Tout au long des pages se mélangent bruits des hélicoptères, bombardements au napalm et morceaux de musique poussés à fond qui font de cette guerre de jungle la première guerre rock’n roll. Aujourd’hui encore, écouter du Jimi Hendrix (Foxy Lady) ou le tube de Barry Mann et Cynthia Weil, « We gotta get out of This Place » vous ramène plus de 35 ans en arrière.
Au Vietnam. « Cela pouvait être le coin le plus froid de la planète quand vous étiez debout au bord de la clairière à regarder partir l’hélico qui venait de vous déposer. Survoler la jungle était un plaisir, la traverser à pied n’était que souffrance. Peut-être est-ce vraiment ce que ses habitants l’ont toujours appelée : l’au-delà. »

L’horreur en vert

Avec Méditations en vert, Stephen Wright, vétéran du Vietnam lui aussi, livre un roman halluciné sur ce conflit asiatique. Un récit où le cynisme se dispute à la connerie des officiers présents sur le front, ou plutôt éloignés de celui-ci.
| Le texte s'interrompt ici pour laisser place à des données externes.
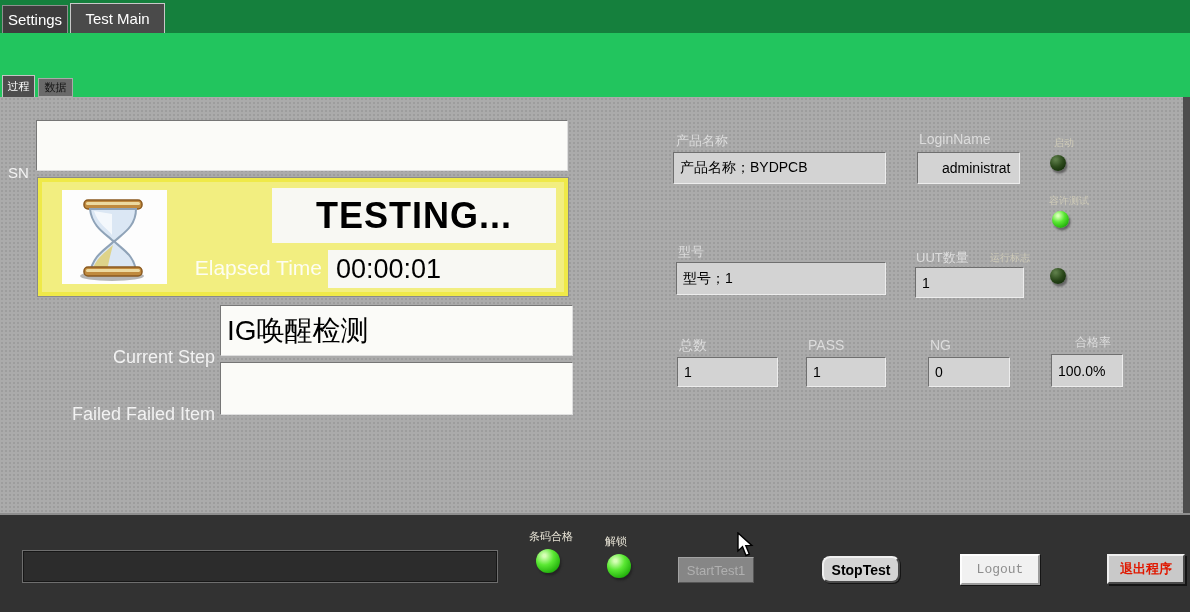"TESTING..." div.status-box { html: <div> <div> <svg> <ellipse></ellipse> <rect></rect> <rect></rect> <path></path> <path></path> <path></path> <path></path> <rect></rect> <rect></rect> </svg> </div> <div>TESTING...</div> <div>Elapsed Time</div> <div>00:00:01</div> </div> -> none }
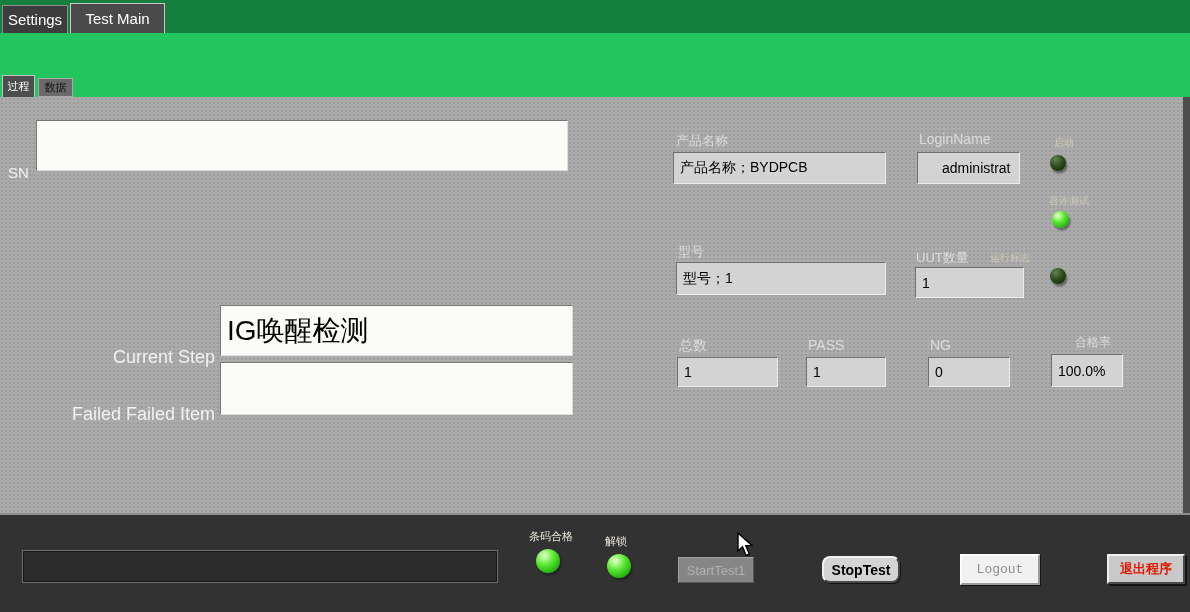"合格率" div.flabel { font-size: 12px -> 14px; left: 1075px -> 1053px }
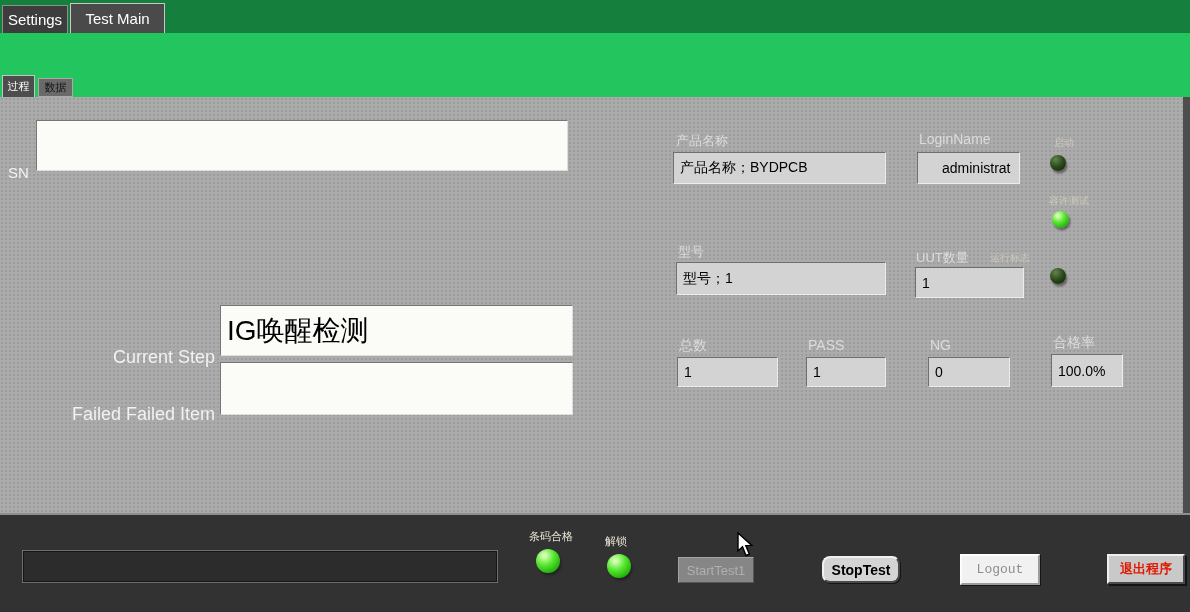"Failed Failed Item" div.wlabel { text: Failed Failed Item -> First Failed Main }
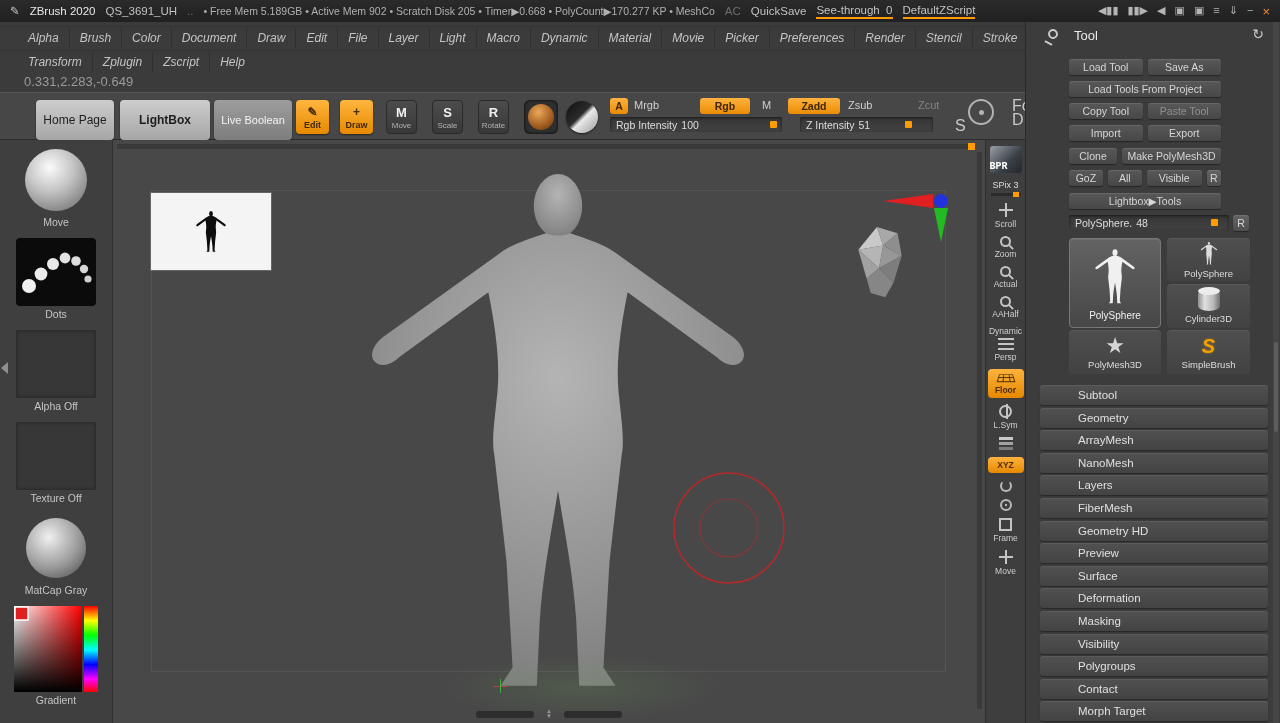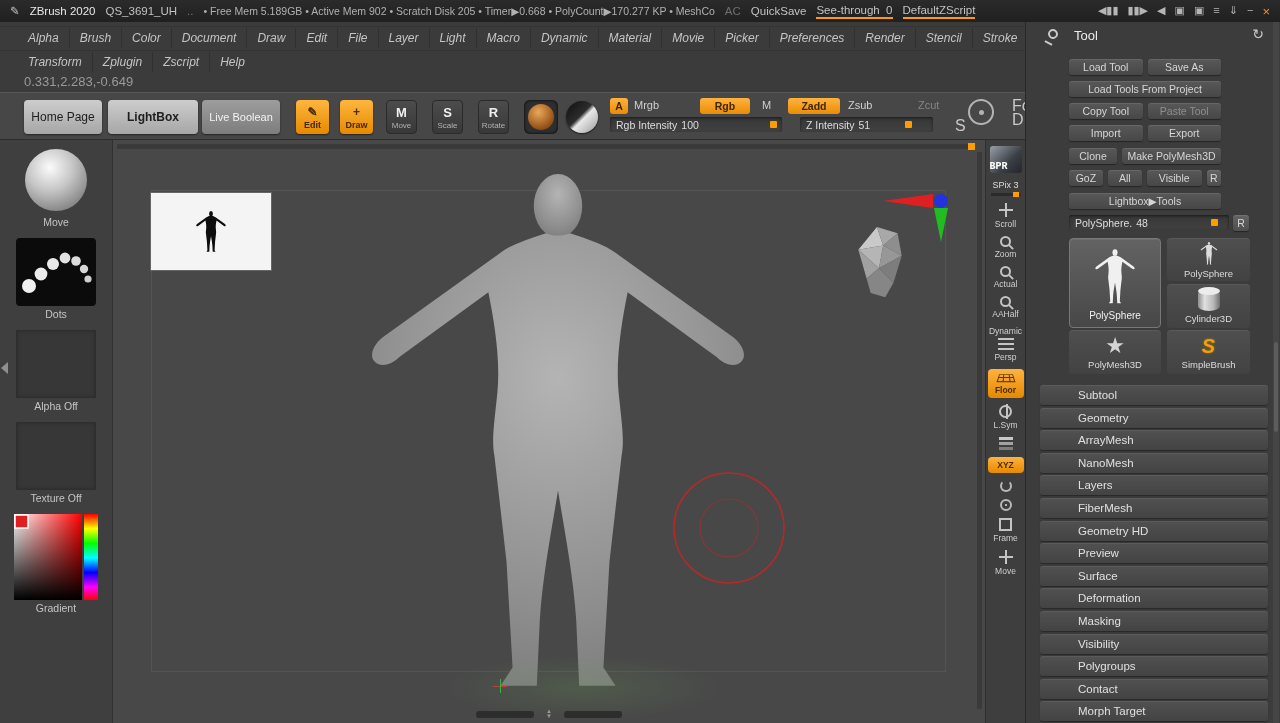"Home Page" .shelf-btn-light { height: 34px -> 40px; margin-left: none -> 12px }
Méditations en vert, publié chez Gallmeister relate la vie quotidienne d’une unité de renseignement américaine repliée sur elle-même et abrutie de came. Avec ses dialogues absurdes, souvent drôles, on croirait le roman sorti en ligne droite de films anti-guerre comme Catch 22 ou Mash. Les personnages dépeints feraient le bonheur d’une équipe de psys. Ils constituent en effet une belle brochette de cinglés. Comme le capitaine Fry qui mangeait ses rations de combat dans un crâne de viet fraîchement évidé. Mais réduire le roman à ces quelques moments de délire serait pour le moins réducteur. Car Méditations en vert livre un tableau pour le moins macabre de cette boucherie sise dans le milieu végétal. Il suffit pour s’en rendre compte de lire la description très crue de la découverte d’un équipage d’hélicoptère supplicié pour effacer toute envie de sourire. Et que dire de cette façon infantile qu’ont les officiers pour parler aux appelés tremblant de frousse qui vont débarquer au Vietnam. A vomir.
Le pire c’est que la fiction de ce roman effrayant au possible n’est sans doute rien à côté de la réalité vécue par l’auteur et tous ceux qui avaient tiré le mauvais numéro à la loterie de la vie pour rejoindre le Nam.

Une lecture, comme celle de l’ouvrage ci-dessus, qui laisse en bouche un sale goût. Celui du métal surchauffé. Les livres rangés, on y pense encore, des jours après. Garanti.

« Horror, horror ! » (Apocalypse Now)

Philippe Degouy
philippe.degouy@lecho.be

Putain de mort. Document de Michael Herr. Editions Albin Michel. 19 euros. 267 pages.
Méditations en vert. Roman de Stephen Wright. Editions Gallmeister. 400 pages. 24 euros.